When designing microservices architecture, provide:
Domain-driven design, bounded contexts, event storming, REST/gRPC, message queues (Kafka, RabbitMQ), service mesh (Istio, Linkerd), Kubernetes, circuit breakers, saga patterns, event sourcing, CQRS, distributed tracing (Jaeger, Zipkin), API gateways, eventual consistency, CAP theorem
Make data-driven prioritization decisions faster
Draft PRDs, status updates, and stakeholder presentations
Example
Create executive summary of Q3 roadmap, monthly progress report, feature launch announcement
Save 3-5 hours/week on communication overhead
Prerequisites
Time Estimate
30-60 minutes to see productivity improvements
Steps
Common Pitfalls
✓ Do
✗ Don't
💡 Pro Tips
✓ Use when
Use for user story writing, competitive research, roadmap prioritization, stakeholder communication, and PRD drafting. Best for reducing repetitive documentation and research work.
✗ Avoid when
Avoid for strategic product vision (requires deep customer empathy), pricing decisions (needs market and financial expertise), or when face-to-face customer discovery is more valuable than speed.
mattpocock/skills
parcadei/continuous-claude-v3
cursor/plugins
ailabs-393/ai-labs-claude-skills
pproenca/dot-skills
mattpocock/skills
Keeps context tight: microservices-architect is the kind of skill you can hand to a new teammate without a long onboarding doc.
Registry listing for microservices-architect matched our evaluation — installs cleanly and behaves as described in the markdown.

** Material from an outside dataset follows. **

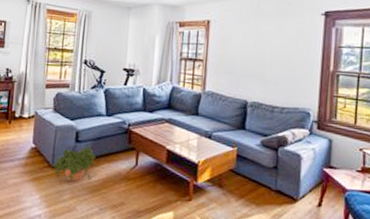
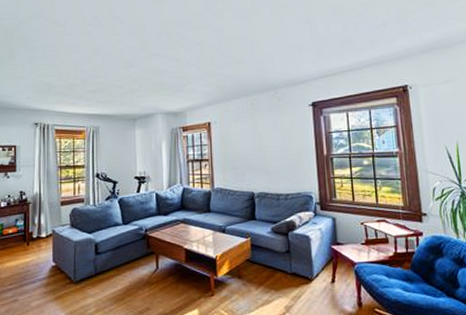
potted plant: present [53,144,96,182] -> none [76,255,117,294]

microservices-architect has been reliable in day-to-day use. Documentation quality is above average for community skills.
microservices-architect fits our agent workflows well — practical, well scoped, and easy to wire into existing repos.

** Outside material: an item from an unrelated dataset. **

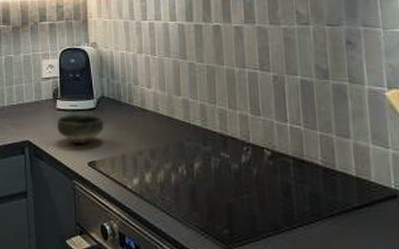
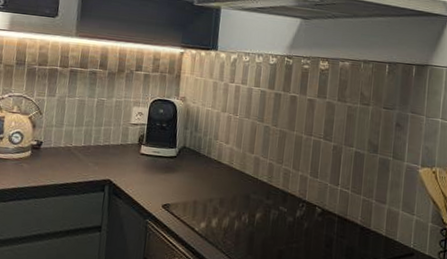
bowl: present [57,113,104,145] -> none [138,159,182,189]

microservices-architect reduced setup friction for our internal harness; good balance of opinion and flexibility.
We added microservices-architect from the explainx registry; install was straightforward and the SKILL.md answered most questions upfront.

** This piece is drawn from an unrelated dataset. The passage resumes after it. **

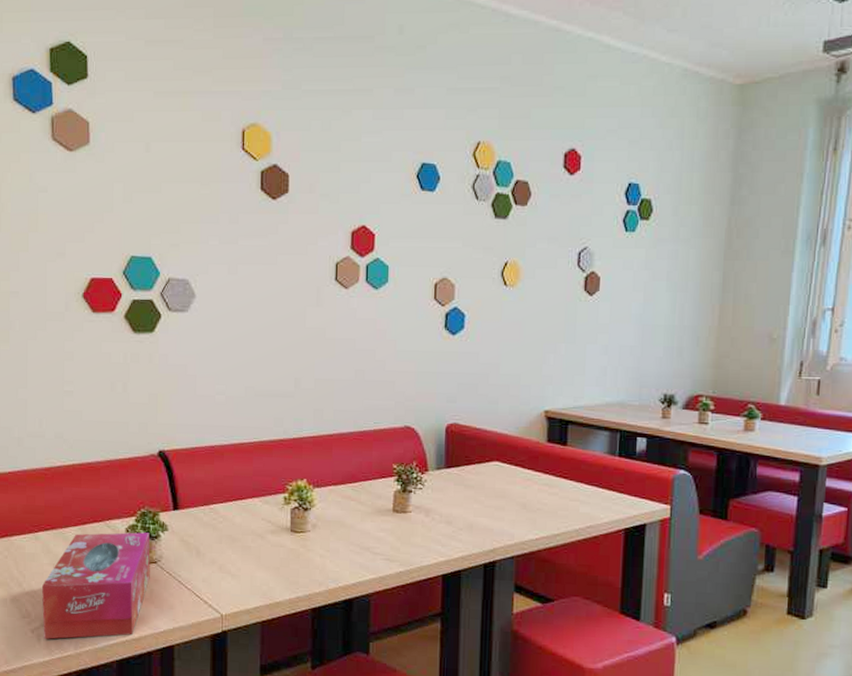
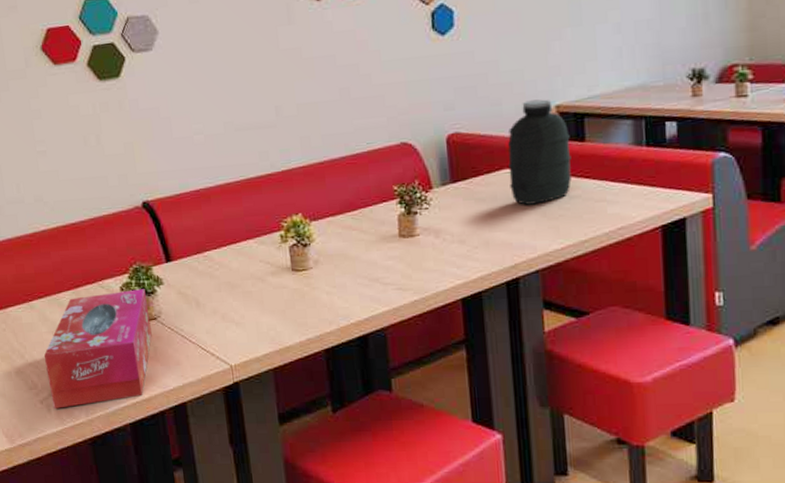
water jug: none [497,403,554,497] -> present [508,99,572,205]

microservices-architect has been reliable in day-to-day use. Documentation quality is above average for community skills.
Registry listing for microservices-architect matched our evaluation — installs cleanly and behaves as described in the markdown.
Solid pick for teams standardizing on skills: microservices-architect is focused, and the summary matches what you get after install.
Keeps context tight: microservices-architect is the kind of skill you can hand to a new teammate without a long onboarding doc.